Custom db-out output format

I have created a python recipe and everything works fine so far.
But now I want to customise the jsonl output to match our project requirements. We are annotating with image_manuel and text_input.

The desired json/jsonl output should look something like this:

  "filename": "1.png",
  "boxes": [
    "height": 219.0,
    "label": 1.0,
    "left": 246.0,
    "top": 77.0,
    "width": 81.0
    "height": 219.0,
    "label": 9.0,
    "left": 323.0,
    "top": 81.0,
    "width": 96.0

So we want just the boxes, the labels and image name.

But I just can not find any suggestions or walktroughs on how to do so. I hope you can help me.

Thanks in advance

Hi!
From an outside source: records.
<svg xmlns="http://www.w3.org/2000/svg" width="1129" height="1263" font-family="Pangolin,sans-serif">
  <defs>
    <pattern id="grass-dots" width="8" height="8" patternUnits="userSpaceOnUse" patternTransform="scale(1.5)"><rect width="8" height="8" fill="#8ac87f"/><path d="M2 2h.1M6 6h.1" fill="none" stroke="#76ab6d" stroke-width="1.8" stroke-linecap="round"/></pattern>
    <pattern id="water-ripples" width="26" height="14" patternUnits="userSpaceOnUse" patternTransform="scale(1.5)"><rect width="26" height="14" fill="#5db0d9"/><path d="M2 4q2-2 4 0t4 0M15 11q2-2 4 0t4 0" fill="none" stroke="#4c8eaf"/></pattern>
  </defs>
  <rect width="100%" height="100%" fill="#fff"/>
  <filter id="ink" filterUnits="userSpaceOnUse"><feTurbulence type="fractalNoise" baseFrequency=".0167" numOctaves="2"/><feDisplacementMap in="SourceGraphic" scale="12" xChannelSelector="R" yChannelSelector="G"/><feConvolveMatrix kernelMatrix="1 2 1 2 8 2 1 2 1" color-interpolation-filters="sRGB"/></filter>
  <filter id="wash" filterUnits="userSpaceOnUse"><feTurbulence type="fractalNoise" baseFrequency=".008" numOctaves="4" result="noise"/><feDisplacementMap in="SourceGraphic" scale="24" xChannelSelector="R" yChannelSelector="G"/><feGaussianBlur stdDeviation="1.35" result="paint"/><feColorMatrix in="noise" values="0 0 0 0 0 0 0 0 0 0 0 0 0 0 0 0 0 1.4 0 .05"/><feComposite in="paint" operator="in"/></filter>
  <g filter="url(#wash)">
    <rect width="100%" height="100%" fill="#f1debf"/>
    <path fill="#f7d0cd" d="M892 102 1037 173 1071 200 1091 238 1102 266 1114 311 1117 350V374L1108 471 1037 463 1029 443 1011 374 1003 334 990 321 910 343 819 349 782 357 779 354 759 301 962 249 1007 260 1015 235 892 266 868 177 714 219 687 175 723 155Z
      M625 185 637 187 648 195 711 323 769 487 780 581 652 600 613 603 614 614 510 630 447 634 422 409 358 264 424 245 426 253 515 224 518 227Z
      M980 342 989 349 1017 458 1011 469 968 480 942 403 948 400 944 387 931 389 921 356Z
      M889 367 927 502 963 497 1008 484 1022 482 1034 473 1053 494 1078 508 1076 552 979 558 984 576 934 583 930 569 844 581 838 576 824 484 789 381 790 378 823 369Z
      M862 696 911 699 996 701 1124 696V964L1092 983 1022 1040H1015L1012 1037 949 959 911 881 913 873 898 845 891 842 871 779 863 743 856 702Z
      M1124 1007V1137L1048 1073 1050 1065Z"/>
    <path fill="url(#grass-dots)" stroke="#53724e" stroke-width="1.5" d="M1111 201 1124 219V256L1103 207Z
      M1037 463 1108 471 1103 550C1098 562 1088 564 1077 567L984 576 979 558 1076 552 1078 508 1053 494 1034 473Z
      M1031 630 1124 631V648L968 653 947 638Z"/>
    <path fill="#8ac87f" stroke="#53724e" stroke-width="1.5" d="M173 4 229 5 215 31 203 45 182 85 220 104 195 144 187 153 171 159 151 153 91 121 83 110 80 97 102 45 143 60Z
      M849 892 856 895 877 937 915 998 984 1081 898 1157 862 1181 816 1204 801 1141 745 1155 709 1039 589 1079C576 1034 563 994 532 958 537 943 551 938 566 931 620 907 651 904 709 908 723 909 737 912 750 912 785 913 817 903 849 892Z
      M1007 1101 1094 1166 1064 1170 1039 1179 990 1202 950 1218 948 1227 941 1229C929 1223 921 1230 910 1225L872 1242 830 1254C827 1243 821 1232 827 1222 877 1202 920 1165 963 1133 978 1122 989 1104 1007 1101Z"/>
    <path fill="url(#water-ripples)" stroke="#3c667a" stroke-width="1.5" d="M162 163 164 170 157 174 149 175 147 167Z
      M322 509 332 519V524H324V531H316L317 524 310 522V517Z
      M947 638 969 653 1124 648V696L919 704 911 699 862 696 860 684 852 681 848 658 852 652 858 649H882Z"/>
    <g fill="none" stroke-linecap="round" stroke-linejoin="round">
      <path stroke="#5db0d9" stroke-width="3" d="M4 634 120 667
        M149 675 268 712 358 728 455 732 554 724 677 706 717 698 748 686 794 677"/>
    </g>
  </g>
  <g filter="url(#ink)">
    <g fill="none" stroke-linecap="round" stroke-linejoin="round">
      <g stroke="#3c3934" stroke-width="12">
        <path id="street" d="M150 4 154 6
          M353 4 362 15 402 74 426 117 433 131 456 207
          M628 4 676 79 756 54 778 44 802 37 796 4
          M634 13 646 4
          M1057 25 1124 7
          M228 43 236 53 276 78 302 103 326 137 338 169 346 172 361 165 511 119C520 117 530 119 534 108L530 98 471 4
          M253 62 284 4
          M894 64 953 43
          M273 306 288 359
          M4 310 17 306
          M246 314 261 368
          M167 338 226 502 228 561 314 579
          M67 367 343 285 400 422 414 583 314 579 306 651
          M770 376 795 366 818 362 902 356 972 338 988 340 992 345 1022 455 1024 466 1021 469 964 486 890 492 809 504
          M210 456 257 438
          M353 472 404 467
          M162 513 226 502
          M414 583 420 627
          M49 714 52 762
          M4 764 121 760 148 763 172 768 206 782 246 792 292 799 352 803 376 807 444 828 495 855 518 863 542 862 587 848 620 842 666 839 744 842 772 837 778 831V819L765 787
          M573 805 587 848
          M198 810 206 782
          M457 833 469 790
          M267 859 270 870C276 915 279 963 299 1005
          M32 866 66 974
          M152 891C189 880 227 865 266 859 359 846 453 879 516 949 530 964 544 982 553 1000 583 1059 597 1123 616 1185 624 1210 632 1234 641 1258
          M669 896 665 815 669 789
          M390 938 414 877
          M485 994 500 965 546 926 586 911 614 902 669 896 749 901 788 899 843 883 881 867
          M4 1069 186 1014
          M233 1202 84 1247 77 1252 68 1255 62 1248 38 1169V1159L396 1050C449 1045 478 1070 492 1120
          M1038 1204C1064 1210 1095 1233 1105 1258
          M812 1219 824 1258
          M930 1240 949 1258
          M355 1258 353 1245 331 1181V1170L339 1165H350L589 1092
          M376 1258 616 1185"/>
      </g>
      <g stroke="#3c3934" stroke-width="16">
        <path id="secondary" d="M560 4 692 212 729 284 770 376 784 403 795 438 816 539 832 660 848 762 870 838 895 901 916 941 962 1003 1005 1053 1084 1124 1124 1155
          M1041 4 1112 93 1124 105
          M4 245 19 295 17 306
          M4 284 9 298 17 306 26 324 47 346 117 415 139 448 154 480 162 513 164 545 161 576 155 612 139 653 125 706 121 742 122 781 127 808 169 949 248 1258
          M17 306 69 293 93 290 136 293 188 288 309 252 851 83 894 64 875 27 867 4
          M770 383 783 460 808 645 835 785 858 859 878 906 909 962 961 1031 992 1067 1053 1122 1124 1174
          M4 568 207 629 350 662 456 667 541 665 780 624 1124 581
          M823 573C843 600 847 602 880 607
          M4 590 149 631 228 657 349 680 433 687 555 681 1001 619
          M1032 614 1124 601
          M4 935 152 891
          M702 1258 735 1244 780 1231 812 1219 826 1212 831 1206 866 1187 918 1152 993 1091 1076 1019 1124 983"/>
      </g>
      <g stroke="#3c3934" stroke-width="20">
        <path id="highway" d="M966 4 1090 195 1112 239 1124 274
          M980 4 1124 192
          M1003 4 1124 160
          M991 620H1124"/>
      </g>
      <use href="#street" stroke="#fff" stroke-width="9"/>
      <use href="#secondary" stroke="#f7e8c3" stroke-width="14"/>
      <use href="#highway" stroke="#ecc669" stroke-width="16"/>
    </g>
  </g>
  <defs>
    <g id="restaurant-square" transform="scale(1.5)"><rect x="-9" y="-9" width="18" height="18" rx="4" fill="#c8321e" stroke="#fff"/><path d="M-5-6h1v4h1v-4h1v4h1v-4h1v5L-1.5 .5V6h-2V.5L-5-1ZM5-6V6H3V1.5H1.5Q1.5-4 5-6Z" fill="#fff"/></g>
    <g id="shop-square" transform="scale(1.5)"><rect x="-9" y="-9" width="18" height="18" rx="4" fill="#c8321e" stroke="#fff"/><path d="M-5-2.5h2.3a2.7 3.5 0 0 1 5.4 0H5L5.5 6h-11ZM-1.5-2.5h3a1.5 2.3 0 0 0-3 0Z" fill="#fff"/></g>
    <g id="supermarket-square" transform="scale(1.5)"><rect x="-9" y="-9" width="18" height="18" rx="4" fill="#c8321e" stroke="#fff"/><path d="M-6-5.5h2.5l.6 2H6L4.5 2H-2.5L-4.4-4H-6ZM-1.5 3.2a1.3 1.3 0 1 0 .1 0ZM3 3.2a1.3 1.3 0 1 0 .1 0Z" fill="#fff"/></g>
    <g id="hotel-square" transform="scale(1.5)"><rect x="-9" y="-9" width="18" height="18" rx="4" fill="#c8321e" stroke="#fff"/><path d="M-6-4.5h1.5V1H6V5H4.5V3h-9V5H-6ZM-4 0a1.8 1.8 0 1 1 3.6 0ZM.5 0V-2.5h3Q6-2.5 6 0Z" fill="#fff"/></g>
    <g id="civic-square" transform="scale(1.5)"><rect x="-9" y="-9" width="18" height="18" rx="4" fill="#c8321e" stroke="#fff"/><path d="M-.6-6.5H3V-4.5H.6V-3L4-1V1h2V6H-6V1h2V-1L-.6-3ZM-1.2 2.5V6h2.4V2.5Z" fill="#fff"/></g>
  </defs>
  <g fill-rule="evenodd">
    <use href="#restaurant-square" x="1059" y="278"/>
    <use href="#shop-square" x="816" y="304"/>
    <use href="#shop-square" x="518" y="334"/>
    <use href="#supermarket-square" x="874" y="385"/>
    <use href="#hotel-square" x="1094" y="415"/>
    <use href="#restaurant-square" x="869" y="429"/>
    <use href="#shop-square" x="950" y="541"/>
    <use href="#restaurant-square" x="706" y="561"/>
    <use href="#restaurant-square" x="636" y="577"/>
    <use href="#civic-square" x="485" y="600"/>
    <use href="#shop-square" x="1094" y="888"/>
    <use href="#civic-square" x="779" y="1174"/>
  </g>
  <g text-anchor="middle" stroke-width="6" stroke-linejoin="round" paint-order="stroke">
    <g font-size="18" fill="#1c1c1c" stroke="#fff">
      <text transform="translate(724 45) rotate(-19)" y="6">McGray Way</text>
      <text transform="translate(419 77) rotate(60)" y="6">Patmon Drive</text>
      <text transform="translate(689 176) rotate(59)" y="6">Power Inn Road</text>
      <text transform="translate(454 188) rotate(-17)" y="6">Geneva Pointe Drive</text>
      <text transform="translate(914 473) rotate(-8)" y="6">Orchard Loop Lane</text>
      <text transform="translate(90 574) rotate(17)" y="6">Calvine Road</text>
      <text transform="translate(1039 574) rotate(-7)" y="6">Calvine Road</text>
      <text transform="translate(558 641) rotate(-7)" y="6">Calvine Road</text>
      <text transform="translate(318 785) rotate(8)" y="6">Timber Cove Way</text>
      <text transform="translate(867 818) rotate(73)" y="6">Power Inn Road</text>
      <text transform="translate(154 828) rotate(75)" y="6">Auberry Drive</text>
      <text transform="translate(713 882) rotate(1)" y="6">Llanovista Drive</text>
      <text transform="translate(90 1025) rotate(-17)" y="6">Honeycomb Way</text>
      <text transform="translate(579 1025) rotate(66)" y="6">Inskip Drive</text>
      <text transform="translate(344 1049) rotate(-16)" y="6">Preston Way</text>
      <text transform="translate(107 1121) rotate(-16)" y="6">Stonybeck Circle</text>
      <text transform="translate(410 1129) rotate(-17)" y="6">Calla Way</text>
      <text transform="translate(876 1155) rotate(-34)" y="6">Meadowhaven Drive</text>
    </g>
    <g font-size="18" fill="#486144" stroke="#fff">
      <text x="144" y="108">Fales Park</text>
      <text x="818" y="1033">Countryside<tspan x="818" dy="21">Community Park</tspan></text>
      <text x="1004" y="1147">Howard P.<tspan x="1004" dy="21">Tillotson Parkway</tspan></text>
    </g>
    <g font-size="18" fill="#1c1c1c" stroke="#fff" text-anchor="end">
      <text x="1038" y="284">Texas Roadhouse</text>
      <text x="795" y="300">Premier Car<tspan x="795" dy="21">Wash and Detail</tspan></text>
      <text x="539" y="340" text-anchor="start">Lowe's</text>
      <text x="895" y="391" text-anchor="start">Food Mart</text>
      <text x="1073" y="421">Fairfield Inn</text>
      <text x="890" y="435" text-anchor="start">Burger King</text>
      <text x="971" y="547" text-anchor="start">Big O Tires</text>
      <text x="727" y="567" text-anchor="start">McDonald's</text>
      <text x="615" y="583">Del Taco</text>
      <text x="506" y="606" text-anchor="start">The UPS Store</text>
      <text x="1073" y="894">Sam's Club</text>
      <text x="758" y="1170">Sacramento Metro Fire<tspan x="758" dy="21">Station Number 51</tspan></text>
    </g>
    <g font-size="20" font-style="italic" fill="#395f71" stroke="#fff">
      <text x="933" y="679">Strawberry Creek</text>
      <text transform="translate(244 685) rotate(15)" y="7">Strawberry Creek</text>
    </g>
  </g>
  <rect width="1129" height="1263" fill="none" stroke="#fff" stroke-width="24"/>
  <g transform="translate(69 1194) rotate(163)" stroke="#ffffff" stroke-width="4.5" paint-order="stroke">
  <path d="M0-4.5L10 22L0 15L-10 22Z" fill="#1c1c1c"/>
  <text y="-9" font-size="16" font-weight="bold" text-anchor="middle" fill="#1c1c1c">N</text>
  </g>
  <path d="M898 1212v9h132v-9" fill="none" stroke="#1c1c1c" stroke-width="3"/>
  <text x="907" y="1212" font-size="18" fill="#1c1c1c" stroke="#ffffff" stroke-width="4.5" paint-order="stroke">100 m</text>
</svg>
That should be no problem :slightly_smiling_face: You can use Prodigy's Database API to connect to the database, load your dataset and then perform any transformation you need for your specific use case.

You can see examples of the format produced by the image UIs here: For each bounding box or polygon that you drew on the image, the "spans" contains an entry with "points" (the [x, y] coordinates of the points) and a "label", the label you selected.

So the format in your example could be created like this:

  • filename: by default, task["meta"]["file"]
  • boxes: each entry in task["spans"] describes one box and its [x, y] pixel coordinates, and the logic here is pretty simple:
    • top: smallest y coordinate
    • left: smallest x coordinate
    • width: largest x coordinate minus smallest x coordinate
    • height: largest y coordinate minus smallest y coordinate
    • label: either the span's label or the text input? This depends on what your label values mean and how they map to the numbers

How you integrate the text input from the text_input block depends on what the input "means" and how you've configured it. By default, the result gets saved to user_input, so the value of task["user_input"] is whatever the user typed in.

Thank you,
that worked for me. I do not unterstand how to build my own database but at least i can edit and reformat the existing output.

Glad it worked! :slightly_smiling_face:

You shouldn't have to change anything about the database – I think it makes more sense to have Prodigy store the underlying data in its original format. That also makes it easy to load the data back in for annotation. But once you're ready to use the annotations you've created, you can perform your postprocessing and get out the desired format you need – either by running it over the exported JSON, or by loading your data in Python straight from Prodigy.